«Le cambiaron el país», dijo Maya. «Ella llegó a un sitio y veinte años después ya no lo reconocía. Hay una carta que siempre me ha fascinado, es de finales del 69, una de las primeras. Dice mi madre que Bogotá es una ciudad aburrida. Que no sabe si pueda vivir mucho tiempo en un sitio donde nunca pasa nada.»
«Donde nunca pasa nada.»
«Sí», dijo Maya. «Donde nunca pasa nada.»
«Jacksonville», dije yo. «¿Dónde queda eso?»
«Arriba de Miami, muy arriba. Yo sé porque la he visto en mapas, no porque haya ido. Yo ni conozco Estados Unidos.»

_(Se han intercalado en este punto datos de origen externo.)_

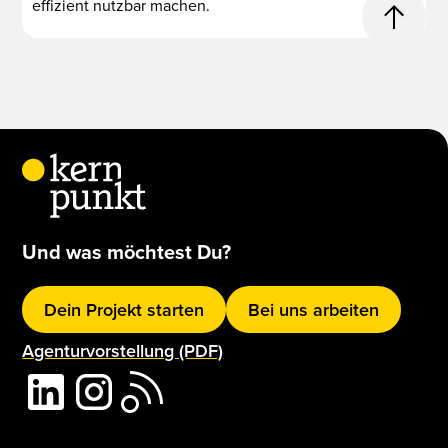
effizient nutzbar machen.
Und was möchtest Du?
Dein Projekt starten
Bei uns arbeiten
Agenturvorstellung (PDF)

«¿Por qué no se quiso ir con ella?»
«No sé, yo tenía dieciocho años», me dijo Maya. «A esa edad la vida es nueva, uno acaba de descubrirla. No quería separarme de mis amigos, había comenzado a salir con alguien... Curioso, porque se fue mamá y ahí mismo me di cuenta de que Bogotá no era para mí. Una cosa llevó a la otra, como se dice en las películas, y aquí me tiene, Antonio. Aquí me tiene. Veintiocho años, solterita y a la orden, las partes del cuerpo bien puestas todavía, y viviendo sola con mis abejas. Aquí me tiene. Muerta del calor y llevando a un desconocido a ver el zoológico de un mafioso muerto.»
«Un desconocido», repetí.
Maya se encogió de hombros y dijo algo que no quería decir nada:
«Bueno, no, pero en fin.»
Cuando llegamos a la Hacienda Nápoles el cielo había comenzado a nublarse y un bochorno molesto apareció en el aire. Pronto llovería. El nombre de la propiedad aparecía pintado en letras descascaradas sobre el portal blanco de dimensiones innecesarias —una tractomula habría podido pasar por allí—, y sobre el travesaño, en delicado equilibrio, estaba una avioneta pequeña, blanca y azul como el portal: era la Piper que Escobar usó durante sus primeros años y a la cual, solía decir, debía su riqueza. Pasar por debajo de esa avioneta, leer la matrícula inscrita en la parte inferior de las alas, fue como entrar en un mundo sin tiempo. Y sin embargo, el tiempo estaba presente. Para ser más precisos: había hecho estragos. Desde 1993, cuando Escobar fue muerto a tiros sobre un tejado de Medellín, la propiedad había entrado en una decadencia vertiginosa, y eso, sobre todo, fue lo que vimos Maya y yo mientras el Nissan avanzaba por el sendero pavimentado entre campos sembrados con limoneros. No había ganado pastando en esos prados, lo cual, entre otras cosas, explicaba que el pasto estuviera tan crecido. La maleza devoraba las estacas de madera. En eso me estaba fijando, en las estacas de madera, cuando vi los primeros dinosaurios.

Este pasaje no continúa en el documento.